While the US campaign trail provides amusement, for many of us in Europe the election campaign in France is providing much more food for thought – and irritation.

Even as France and the rest of Europe grapple with the future of the euro, high levels of joblessness and a prolonged economic downturn, the president of the republic has latched on to the presence of “too many foreigners” in France as his (hoped-for) vote-winning slogan.

Struggling in the opinion polls as he seeks to repeat his victory of 2007, Nicolas Sarkozy has threatened to tighten rules governing immigrants’ access to French nationality and social security benefits.

In a bad-tempered television debate with rivals, the president said he would cut the number of immigrants from 180,000 a year to 100,000.

“Our system of integration is working more and more badly, because we have too many foreigners on our territory and we can no longer manage to find them accommodation, a job, a school,” he said.

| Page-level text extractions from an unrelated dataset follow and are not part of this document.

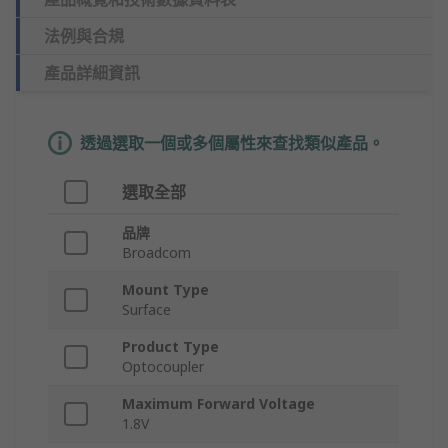
法例與合規
產品詳細資訊
透過選取一個或多個屬性來查找類似產品。
選取全部
品牌
Broadcom
Mount Type
Surface
Product Type
Optocoupler
Maximum Forward Voltage
1.8V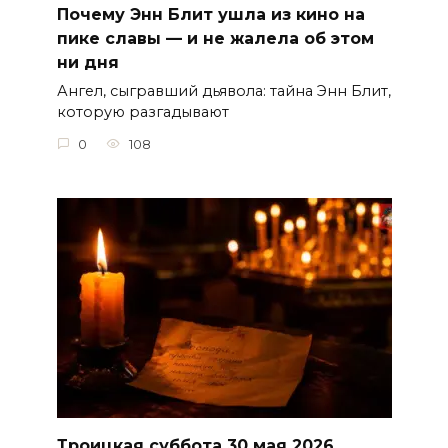
Почему Энн Блит ушла из кино на
пике славы — и не жалела об этом
ни дня
Ангел, сыгравший дьявола: тайна Энн Блит,
которую разгадывают
0
108
Троицкая суббота 30 мая 2026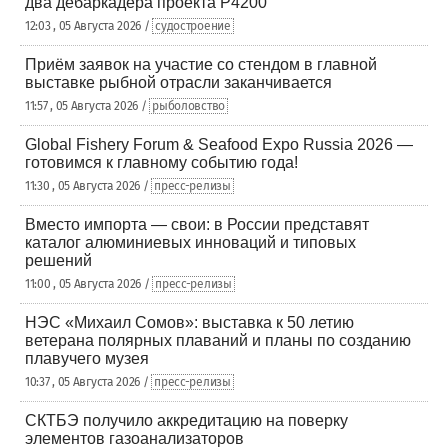
два дебаркадера проекта Р4200
12:03 , 05 Августа 2026 /
судостроение
Приём заявок на участие со стендом в главной
выставке рыбной отрасли заканчивается
11:57 , 05 Августа 2026 /
рыболовство
Global Fishery Forum & Seafood Expo Russia 2026 —
готовимся к главному событию года!
11:30 , 05 Августа 2026 /
пресс-релизы
Вместо импорта — свои: в России представят
каталог алюминиевых инноваций и типовых
решений
11:00 , 05 Августа 2026 /
пресс-релизы
НЭС «Михаил Сомов»: выставка к 50 летию
ветерана полярных плаваний и планы по созданию
плавучего музея
10:37 , 05 Августа 2026 /
пресс-релизы
СКТБЭ получило аккредитацию на поверку
элементов газоанализаторов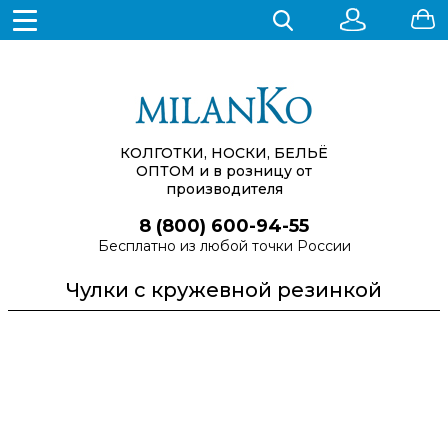
КОЛГОТКИ, НОСКИ, БЕЛЬЁ
ОПТОМ
и в розницу от
производителя
8 (800) 600-94-55
Бесплатно из любой точки России
Чулки с кружевной резинкой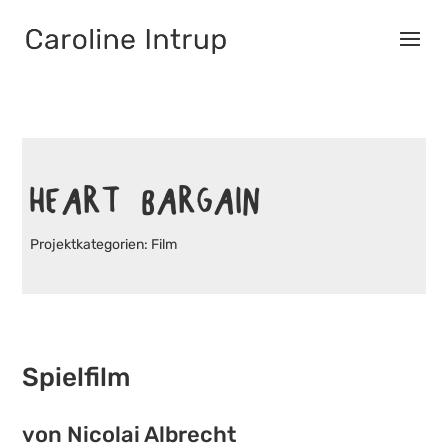
HEART BARGAIN
Film
Spielfilm
von
Nicolai Albrecht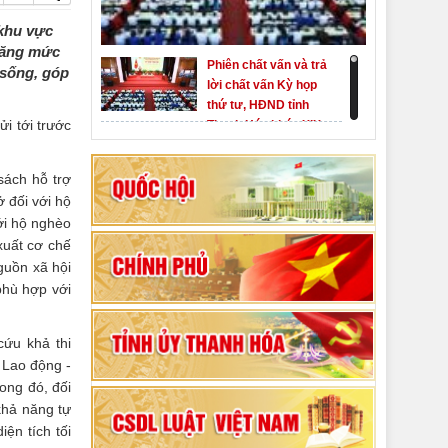
 khu vực
 tăng mức
Phiên chất vấn và trả
 sống, góp
lời chất vấn Kỳ họp
thứ tư, HĐND tỉnh
i tới trước
Thanh Hóa khóa XIX
Khai mạc kỳ họp thứ
Nhất, Quốc hội khóa
sách hỗ trợ
XVI
 đối với hộ
Hướng dẫn quy trình
ới hộ nghèo
bỏ phiếu bầu cử
xuất cơ chế
ĐBQH khoá XVI và
guồn xã hội
đại biểu HĐND các
phù hợp với
80 năm Quốc hội Việt
cấp nhiệm kỳ 2026-
Nam: vì lợi ích Nhân
2031
dân, vì sự phát triển
cứu khả thi
của đất nước
 Lao động -
Bộ Chính trị duyệt nội
rong đó, đối
dung Đại hội đại biểu
khả năng tự
Đảng bộ tỉnh Thanh
ện tích tối
Hóa lần thứ XX,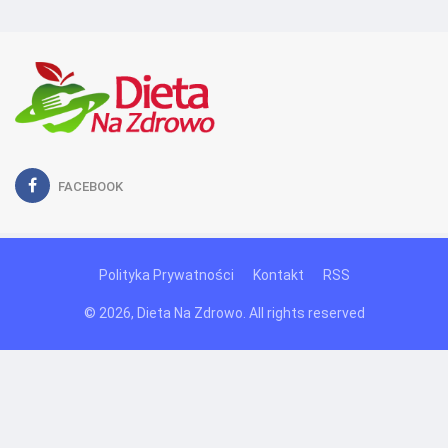
FACEBOOK
Polityka Prywatności
Kontakt
RSS
© 2026, Dieta Na Zdrowo. All rights reserved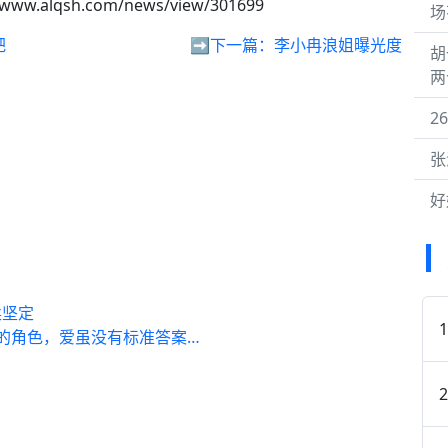
/www.alqsh.com/news/view/301699
场
耙
➡️下一篇：
李小冉浪姐曝光度
胡
两
2
张
好
柔坚定
同的角色，爱虽没有标准答案…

Mr Sarkozy, hoping to snatch votes from Marine Le Pen, leader of the far-right Front National (FN), has also lashed out against what he says is the expanding distribution of halal meat in France.

After Ms Le Pen said that all Parisians were eating halal meat without their knowledge, Mr Sarkozy insisted that all meat should be sold with labels making clear how the animals were slaughtered.

Leaders of both Muslims and Jewish communities in France have expressed dismay at the tone of the debate.

Mohammed Moussaoui, who heads the main Muslim representative body in France, said exploiting halal meat as a campaign issue was a matter for concern because “it creates tensions in the society”.

The grand rabbi of France, Gilles Bernheim, said: “France’s problems are so major, as we are in a period of crisis, so how can the issue of kosher meat and halal meat be a major problem?”

Although he is of mixed national and ethnic ancestry himself Sarkozy, who is in fact still trailing far behind his Socialist rival Francois Hollande, with a strong Le Pen in third place, is unlikely to pay much heed to such voices of reason.

The writer is Dawn’s correspondent in Brussels.